Please restate, word for word, the lines below that begin at the one with "Carson City, NV" and end at the one with "23-2-821, MCA, is amended to read: |". Leave out all other lines.

Data excerpts:

──────────

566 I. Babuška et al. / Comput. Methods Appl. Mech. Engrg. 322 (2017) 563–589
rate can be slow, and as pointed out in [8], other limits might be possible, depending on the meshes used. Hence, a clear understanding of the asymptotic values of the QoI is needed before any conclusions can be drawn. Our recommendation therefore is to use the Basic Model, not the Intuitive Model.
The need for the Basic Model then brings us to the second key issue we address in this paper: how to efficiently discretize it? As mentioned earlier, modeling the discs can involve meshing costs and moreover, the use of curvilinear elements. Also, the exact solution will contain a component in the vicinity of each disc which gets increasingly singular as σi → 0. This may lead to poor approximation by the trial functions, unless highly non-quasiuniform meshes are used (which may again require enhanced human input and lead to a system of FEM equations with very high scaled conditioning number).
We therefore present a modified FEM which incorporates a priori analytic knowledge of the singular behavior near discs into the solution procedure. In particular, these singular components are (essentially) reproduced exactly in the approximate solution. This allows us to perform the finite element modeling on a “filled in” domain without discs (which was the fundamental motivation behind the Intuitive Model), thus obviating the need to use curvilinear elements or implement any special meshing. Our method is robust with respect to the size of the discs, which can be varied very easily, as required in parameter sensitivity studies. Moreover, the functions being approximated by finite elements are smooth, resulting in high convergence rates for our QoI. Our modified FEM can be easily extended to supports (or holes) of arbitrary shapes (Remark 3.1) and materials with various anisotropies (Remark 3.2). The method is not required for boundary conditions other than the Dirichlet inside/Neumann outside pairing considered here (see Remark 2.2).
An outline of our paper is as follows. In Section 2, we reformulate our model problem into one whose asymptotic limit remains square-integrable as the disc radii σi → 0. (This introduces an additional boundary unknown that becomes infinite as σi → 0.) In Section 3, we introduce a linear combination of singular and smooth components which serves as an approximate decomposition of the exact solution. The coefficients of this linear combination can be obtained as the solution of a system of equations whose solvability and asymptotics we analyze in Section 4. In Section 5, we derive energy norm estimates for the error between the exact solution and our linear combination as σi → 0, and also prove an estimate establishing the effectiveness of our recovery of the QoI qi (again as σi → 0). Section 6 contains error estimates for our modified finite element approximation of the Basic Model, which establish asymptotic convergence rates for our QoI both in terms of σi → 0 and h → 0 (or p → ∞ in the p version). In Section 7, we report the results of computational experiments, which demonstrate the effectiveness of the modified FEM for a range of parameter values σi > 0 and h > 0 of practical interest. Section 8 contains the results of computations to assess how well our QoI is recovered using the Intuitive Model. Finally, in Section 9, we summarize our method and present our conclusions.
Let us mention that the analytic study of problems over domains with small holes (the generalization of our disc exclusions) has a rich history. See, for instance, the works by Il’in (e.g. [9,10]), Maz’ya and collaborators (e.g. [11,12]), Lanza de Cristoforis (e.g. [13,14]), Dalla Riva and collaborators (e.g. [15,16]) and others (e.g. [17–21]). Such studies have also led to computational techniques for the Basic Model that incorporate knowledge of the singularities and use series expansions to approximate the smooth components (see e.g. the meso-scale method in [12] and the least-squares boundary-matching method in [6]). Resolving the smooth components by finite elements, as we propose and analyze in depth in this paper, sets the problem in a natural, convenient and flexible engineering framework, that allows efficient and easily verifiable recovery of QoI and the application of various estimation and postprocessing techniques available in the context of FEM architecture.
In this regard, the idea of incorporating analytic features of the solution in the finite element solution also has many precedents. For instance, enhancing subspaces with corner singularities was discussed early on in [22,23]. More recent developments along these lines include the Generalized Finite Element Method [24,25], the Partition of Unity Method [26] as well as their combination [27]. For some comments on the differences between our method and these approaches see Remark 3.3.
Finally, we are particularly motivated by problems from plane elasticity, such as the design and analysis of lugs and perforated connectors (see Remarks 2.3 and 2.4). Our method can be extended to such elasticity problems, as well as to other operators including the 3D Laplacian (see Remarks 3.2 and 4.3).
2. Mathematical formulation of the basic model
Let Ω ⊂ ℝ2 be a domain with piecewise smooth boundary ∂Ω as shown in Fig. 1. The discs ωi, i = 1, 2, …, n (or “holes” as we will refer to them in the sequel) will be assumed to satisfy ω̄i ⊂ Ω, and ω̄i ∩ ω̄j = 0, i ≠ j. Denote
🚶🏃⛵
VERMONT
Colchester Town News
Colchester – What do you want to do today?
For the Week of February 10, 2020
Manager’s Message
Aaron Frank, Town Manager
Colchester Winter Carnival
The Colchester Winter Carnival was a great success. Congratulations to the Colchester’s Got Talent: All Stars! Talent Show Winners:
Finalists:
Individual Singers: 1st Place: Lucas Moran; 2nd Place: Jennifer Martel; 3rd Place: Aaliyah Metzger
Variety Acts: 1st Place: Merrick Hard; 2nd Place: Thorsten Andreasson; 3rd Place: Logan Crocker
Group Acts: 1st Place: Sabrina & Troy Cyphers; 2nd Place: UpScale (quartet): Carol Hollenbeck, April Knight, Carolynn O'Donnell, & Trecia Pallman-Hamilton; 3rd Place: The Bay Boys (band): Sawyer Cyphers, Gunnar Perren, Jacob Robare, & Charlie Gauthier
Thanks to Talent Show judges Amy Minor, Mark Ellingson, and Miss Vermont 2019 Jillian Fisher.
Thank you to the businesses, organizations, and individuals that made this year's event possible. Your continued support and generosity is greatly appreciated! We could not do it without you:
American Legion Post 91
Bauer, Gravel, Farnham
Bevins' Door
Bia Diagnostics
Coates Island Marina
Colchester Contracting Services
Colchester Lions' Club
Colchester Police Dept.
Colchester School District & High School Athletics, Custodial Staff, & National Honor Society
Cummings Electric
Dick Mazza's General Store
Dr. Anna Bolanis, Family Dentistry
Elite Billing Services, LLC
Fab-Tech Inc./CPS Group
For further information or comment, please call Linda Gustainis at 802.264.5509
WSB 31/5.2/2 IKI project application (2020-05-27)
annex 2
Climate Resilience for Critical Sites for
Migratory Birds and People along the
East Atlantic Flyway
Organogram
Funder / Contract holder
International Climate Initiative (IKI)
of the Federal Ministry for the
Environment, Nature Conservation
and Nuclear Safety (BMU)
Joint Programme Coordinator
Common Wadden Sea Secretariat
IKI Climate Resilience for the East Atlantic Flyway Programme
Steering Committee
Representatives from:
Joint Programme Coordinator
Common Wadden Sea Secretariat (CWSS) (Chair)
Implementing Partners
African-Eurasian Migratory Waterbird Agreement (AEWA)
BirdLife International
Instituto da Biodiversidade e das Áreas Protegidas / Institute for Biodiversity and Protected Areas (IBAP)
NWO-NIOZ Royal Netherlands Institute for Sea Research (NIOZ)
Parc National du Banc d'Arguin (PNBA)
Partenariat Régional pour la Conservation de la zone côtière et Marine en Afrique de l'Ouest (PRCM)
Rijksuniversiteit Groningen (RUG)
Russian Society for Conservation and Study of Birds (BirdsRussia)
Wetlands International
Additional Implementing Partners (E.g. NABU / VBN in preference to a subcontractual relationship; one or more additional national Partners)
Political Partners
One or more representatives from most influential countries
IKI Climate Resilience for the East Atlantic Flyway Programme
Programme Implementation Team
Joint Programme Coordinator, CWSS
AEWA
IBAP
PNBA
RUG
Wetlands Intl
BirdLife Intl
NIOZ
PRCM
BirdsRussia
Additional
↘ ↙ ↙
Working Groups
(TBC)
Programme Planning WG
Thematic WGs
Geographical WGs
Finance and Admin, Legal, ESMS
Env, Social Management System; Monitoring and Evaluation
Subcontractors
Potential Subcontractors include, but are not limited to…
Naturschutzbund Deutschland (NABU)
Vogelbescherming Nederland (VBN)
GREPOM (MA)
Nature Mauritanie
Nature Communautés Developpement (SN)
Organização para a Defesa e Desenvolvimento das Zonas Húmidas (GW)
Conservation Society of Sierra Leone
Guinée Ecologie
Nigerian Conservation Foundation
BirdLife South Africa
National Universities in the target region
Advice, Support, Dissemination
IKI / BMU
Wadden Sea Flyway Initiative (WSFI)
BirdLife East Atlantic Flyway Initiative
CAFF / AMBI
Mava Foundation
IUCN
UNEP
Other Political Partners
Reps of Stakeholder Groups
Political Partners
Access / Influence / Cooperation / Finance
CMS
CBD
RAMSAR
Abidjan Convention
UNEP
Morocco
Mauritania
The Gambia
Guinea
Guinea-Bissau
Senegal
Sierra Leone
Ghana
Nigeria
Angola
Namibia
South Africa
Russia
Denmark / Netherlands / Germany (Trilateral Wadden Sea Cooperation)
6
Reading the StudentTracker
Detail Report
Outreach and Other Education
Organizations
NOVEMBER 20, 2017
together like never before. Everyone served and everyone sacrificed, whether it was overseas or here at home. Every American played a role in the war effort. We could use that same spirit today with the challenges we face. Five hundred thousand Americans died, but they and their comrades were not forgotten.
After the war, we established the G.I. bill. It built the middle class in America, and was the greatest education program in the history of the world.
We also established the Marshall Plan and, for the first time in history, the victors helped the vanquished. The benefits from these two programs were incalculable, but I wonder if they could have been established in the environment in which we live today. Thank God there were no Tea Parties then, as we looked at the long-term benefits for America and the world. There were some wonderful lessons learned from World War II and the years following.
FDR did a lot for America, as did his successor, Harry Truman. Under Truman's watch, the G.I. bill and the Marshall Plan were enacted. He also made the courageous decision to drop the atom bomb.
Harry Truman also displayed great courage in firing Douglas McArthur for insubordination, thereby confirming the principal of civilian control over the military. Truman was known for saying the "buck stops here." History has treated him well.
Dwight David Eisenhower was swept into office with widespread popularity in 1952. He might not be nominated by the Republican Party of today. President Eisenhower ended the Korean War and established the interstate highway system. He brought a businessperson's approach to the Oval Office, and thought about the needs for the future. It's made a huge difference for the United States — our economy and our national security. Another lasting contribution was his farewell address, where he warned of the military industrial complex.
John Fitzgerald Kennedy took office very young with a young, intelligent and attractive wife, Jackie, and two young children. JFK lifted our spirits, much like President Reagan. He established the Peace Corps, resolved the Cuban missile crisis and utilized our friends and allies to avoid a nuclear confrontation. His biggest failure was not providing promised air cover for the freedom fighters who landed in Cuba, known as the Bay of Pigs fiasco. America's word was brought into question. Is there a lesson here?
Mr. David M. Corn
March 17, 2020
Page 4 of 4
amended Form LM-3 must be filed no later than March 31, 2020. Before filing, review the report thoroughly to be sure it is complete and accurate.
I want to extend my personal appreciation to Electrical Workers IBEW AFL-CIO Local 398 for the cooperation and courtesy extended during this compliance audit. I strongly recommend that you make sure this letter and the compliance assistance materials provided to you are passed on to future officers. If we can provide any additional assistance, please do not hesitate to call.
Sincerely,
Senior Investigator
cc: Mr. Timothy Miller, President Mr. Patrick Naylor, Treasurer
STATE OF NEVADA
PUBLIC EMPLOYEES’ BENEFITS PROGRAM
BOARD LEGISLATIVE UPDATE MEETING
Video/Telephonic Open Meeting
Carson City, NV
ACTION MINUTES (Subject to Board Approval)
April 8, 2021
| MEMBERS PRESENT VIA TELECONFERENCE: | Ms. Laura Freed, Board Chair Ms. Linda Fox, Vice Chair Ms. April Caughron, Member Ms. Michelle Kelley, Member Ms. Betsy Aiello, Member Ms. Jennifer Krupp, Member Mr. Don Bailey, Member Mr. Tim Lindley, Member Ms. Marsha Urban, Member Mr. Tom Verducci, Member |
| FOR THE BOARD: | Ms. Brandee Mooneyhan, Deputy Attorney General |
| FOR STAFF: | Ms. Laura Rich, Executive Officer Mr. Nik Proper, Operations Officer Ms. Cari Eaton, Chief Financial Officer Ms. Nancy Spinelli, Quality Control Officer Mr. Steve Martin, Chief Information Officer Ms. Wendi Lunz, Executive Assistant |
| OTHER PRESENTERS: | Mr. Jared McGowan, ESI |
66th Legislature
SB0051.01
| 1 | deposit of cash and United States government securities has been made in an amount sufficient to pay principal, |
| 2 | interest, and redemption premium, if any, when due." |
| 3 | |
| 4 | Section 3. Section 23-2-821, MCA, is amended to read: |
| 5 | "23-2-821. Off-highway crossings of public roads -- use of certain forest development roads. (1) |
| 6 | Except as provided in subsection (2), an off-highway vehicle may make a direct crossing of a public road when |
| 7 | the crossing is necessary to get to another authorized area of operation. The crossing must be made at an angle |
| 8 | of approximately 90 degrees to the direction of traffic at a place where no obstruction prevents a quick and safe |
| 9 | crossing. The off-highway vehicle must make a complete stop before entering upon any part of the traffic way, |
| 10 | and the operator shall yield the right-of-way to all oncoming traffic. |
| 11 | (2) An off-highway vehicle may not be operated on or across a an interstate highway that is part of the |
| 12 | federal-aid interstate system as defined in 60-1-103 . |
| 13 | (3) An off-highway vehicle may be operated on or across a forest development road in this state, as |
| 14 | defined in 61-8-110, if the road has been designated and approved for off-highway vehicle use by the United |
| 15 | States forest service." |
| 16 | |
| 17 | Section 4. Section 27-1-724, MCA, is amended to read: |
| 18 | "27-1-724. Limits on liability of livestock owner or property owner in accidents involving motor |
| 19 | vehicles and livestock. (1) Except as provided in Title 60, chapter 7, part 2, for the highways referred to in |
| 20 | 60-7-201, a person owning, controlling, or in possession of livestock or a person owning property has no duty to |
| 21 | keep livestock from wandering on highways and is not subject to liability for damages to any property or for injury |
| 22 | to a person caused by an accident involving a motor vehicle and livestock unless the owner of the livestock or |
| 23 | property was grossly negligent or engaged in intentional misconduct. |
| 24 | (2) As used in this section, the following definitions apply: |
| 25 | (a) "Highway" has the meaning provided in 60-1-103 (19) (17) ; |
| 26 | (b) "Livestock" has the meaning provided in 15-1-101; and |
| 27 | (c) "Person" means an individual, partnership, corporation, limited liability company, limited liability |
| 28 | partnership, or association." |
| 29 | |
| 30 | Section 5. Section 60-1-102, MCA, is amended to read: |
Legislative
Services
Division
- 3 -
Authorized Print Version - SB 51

──────────

Answer box:
Carson City, NV
ACTION MINUTES (Subject to Board Approval)
April 8, 2021
| MEMBERS PRESENT VIA TELECONFERENCE: | Ms. Laura Freed, Board Chair Ms. Linda Fox, Vice Chair Ms. April Caughron, Member Ms. Michelle Kelley, Member Ms. Betsy Aiello, Member Ms. Jennifer Krupp, Member Mr. Don Bailey, Member Mr. Tim Lindley, Member Ms. Marsha Urban, Member Mr. Tom Verducci, Member |
| FOR THE BOARD: | Ms. Brandee Mooneyhan, Deputy Attorney General |
| FOR STAFF: | Ms. Laura Rich, Executive Officer Mr. Nik Proper, Operations Officer Ms. Cari Eaton, Chief Financial Officer Ms. Nancy Spinelli, Quality Control Officer Mr. Steve Martin, Chief Information Officer Ms. Wendi Lunz, Executive Assistant |
| OTHER PRESENTERS: | Mr. Jared McGowan, ESI |
66th Legislature
SB0051.01
| 1 | deposit of cash and United States government securities has been made in an amount sufficient to pay principal, |
| 2 | interest, and redemption premium, if any, when due." |
| 3 | |
| 4 | Section 3. Section 23-2-821, MCA, is amended to read: |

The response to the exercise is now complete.